Coordinator(s): Ketil Skogen, Olve Krange, Helene Figari and Håkon Aspøy (Norwegian Institute for Nature Research)
Science between a rock and a hard place – how should sociology respond?
Sociologists have often studied the role of science in modern societies in a context of power, explaining how science is intertwined with power structures in multiple ways. When the state acts, its actions are normally based on (or legitimized by) expert knowledge and advice. Studies of working-class and rural culture have described a deep skepticism of academic forms of knowledge, rooted partly in an experience of precisely the connection between expert knowledge and power. Sociologists have commonly taken a stance in defense of lay knowledge and taken it upon themselves to expose how expert knowledge often contributes to perpetuation of power relations. But what happens when science comes under fire from powerful actors, as we can see in so many fields today? This is not least the case in the environmental sector, where elaborate efforts are undertaken to undermine climate science and established knowledge in other areas that has previously guided government and set the premises for public debate. A main goal is to create an impression of scientific disagreement, and large resources are used to accomplish this.
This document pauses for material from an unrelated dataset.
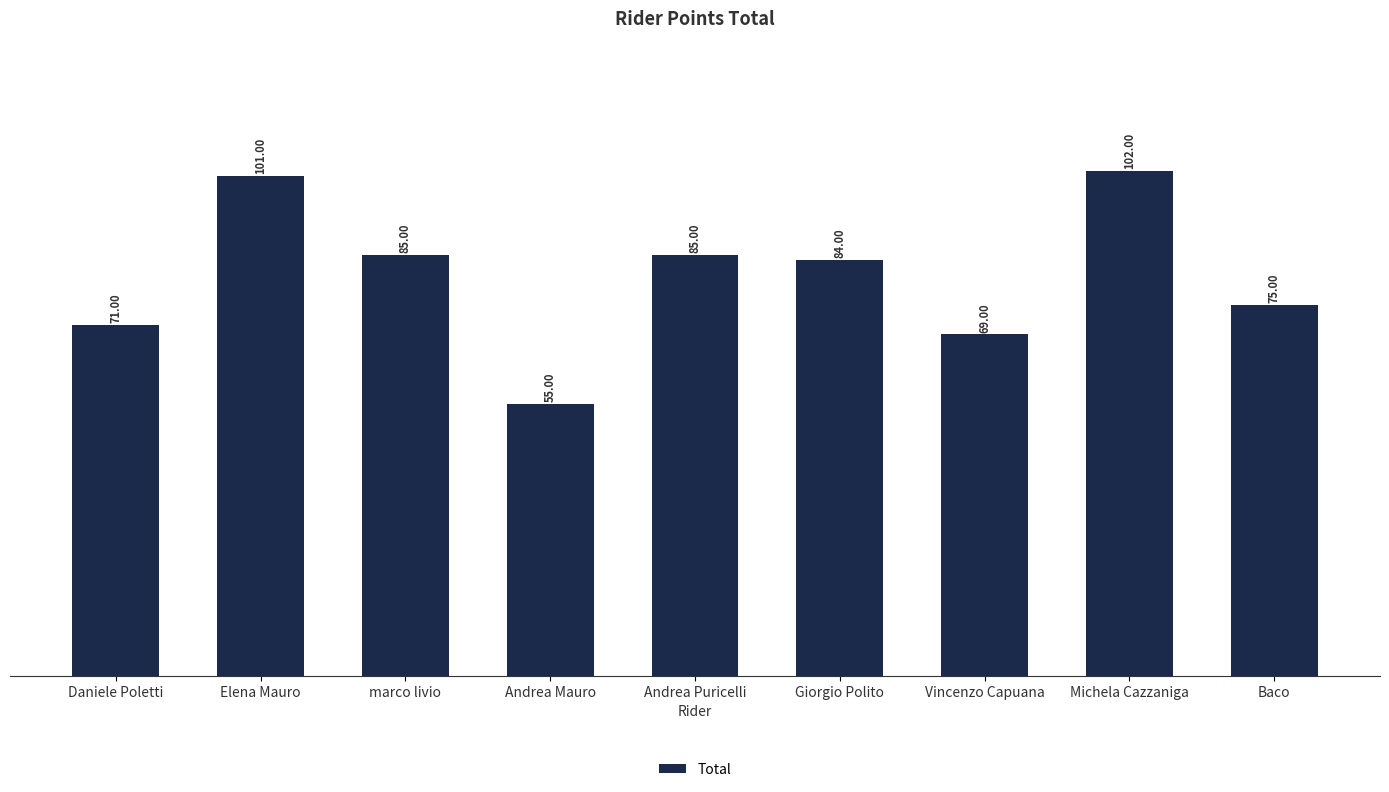

Between Baco and Andrea Mauro, which is larger?

Baco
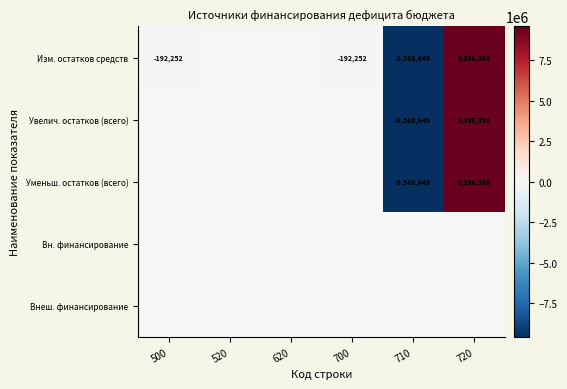

Which label corresponds to the smallest value in the chart?

710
These well-funded and well-organized efforts at undermining science have become much bolder than before, and at the same time the opposition against “elites” (and their expert knowledge) has been growing in disadvantaged segments of the population. Powerful corporate and political actors seem to hitch onto this unrest, and construe themselves as defenders of common sense and as allies in the struggle against illegitimate elites – meaning in essence the highly educated middle class, the media and indeed the state (which is taken to be synonymous with a bureaucracy populated by middle-class academics). They cast themselves as victims of the same marginalization that “ordinary people” experience, thus furthering their own (economic) interests while simultaneously stoking grassroots anti-elitism.
Despite historic class antagonism, there has always been a convergence of interests between workers and the owners of “the means of production”: Material production and resource extraction tie them together in a common destiny. Facing all kinds of threats to those activities, seen as originating in the ever more powerful middle class and its “over-reaching” state, this alliance has had a substantial boost. The “war on science” is at the heart of the backlash we now see in the environmental sector, but also in many other policy fields.
Undermining science (and thus for example environmental policies) from a position of power in order to protect material interests is not the same as challenging it from below and exposing its relation to power structures. However, it is often made out to be the same. It is important to critique the role of science and expert knowledge as instruments of power, but it is equally important to distinguish this from an “anti-elitism” that is really about something else: precisely to consolidate power and secure economic interests.
How should sociology respond to these developments? We invite presentations dealing with all aspects of “the war on science, not least in the context of contemporary social unrest. We are especially interested in contributions that address the dilemmas we have outlined above, and tasks for sociology that emanates from them.